Saturday, May 24, 2008

Polygamy

Several weeks ago some 400 plus children,. plus their mothers, were forcibly removed from Longing for Zion compound in Texas by Child Protective Services. The situation is not easy to deal with--if you stand up for Constitutional rights, it seems that you don't care about the welfare of a bunch of young women (usually called girls by the media) who are being forced to have sex (ie raped) by men old enough to be their fathers or grandfathers. If you stand up against child abuse, it sounds like you don't care about religious liberty and the right to be left alone by the government.

I have wavered and gone back and forth on this--wow, it's really bad how much control those guys have over the women and children, but then wow, it's really bad that the government took all those kids away from their parents without any proof of individual wrong-doing.

Just now it dawned on me what is wrong with what happened: look at who was taken away--the victims. The women and the children. Presumably these are the very ones whom the state is trying to protect. Look who was left in their own homes: the men. If a crime was committed (or many crimes), who should be arrested and taken away? The men. The ones accused of rape. Not the victims. If the crime is having sex with underage girls, why take the girls into custody? Oh sure, I know the answer: to protect them. But if the perpetrators were arrested, the girls would be even safer, not being placed in foster care, where sexual abuse is a well-known possibility.

Why were the men not arrested? Obviously, because you need to have some sort of evidence, some proof, some accusation at least, that this specific man had sex with this specific underage girl. That's what they didn't have.

This is of a piece with the loss of civil liberties since 9/11. Instead of the government having the burden of proof that this specific individual committed this crime, whole classes of people are picked up based on their membership in the class, and assumed to be guilty, with no probable cause, no evidence, and no opportunity for the accused to hear the evidence against them.

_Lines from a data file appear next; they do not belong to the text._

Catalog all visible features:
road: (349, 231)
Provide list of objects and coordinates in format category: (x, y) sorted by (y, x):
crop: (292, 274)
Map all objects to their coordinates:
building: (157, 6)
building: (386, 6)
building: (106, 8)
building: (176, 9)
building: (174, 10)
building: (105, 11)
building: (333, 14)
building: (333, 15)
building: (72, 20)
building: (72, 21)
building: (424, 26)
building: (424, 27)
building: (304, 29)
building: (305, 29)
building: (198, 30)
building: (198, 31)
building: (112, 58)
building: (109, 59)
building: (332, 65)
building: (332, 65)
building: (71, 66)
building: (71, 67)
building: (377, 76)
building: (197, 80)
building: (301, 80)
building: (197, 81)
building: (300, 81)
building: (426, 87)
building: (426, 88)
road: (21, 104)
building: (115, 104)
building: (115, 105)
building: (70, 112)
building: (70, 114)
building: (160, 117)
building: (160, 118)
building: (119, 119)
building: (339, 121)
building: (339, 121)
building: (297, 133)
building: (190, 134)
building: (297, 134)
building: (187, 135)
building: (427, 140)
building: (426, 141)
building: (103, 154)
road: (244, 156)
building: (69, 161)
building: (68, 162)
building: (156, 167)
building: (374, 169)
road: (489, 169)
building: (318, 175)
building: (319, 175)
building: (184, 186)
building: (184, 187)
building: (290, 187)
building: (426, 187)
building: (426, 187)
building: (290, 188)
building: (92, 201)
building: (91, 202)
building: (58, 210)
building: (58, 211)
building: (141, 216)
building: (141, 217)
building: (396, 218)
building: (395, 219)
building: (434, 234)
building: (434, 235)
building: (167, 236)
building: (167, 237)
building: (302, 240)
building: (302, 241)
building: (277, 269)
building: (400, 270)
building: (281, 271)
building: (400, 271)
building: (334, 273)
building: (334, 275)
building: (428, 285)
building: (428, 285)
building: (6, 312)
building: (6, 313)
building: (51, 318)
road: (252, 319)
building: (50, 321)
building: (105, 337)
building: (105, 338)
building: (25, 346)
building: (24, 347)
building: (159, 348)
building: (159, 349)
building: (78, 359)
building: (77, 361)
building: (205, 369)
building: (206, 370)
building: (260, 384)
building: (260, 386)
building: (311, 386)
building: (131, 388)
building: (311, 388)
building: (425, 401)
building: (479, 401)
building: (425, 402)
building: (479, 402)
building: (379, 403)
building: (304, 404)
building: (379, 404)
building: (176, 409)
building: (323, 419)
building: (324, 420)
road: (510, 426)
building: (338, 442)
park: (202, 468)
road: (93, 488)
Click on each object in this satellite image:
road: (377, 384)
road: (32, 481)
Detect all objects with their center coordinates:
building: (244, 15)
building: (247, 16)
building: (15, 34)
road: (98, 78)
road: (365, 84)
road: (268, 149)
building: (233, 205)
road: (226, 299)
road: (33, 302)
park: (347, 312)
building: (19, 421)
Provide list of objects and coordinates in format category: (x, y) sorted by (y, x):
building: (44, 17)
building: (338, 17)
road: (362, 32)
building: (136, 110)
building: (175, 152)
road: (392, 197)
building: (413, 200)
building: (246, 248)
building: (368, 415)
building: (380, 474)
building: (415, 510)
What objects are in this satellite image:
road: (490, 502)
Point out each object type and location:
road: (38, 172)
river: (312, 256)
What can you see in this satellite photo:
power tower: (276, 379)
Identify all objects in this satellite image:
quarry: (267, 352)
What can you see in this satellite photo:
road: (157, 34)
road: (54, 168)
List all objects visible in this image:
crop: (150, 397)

Clearly, in Texas, there was no urgency to remove those kids from those homes. This lifestyle has been practiced by these people for 100 years. It would not have hurt to wait long enough to pinpoint an accuser, and have her named the man whom she claimed abused her, and then arrested him and charged him with a crime. And let the girl remain in her own home. Let him be taken away and placed with strangers. Let him do the perp walk in front of cameras while everyone looks at how he dresses and how he wears his hair.

I will never forget a woman telling me about how back in the 1950s, she reported to her teacher that her father was raping her. And how the police car came to her house and took....her. That feeling of guilt and shame never left her. She was the bad girl who had to be taken away.

If a crime has been committed, let's arrest the rapists, the pedophiles, the polygamists. Not the girls.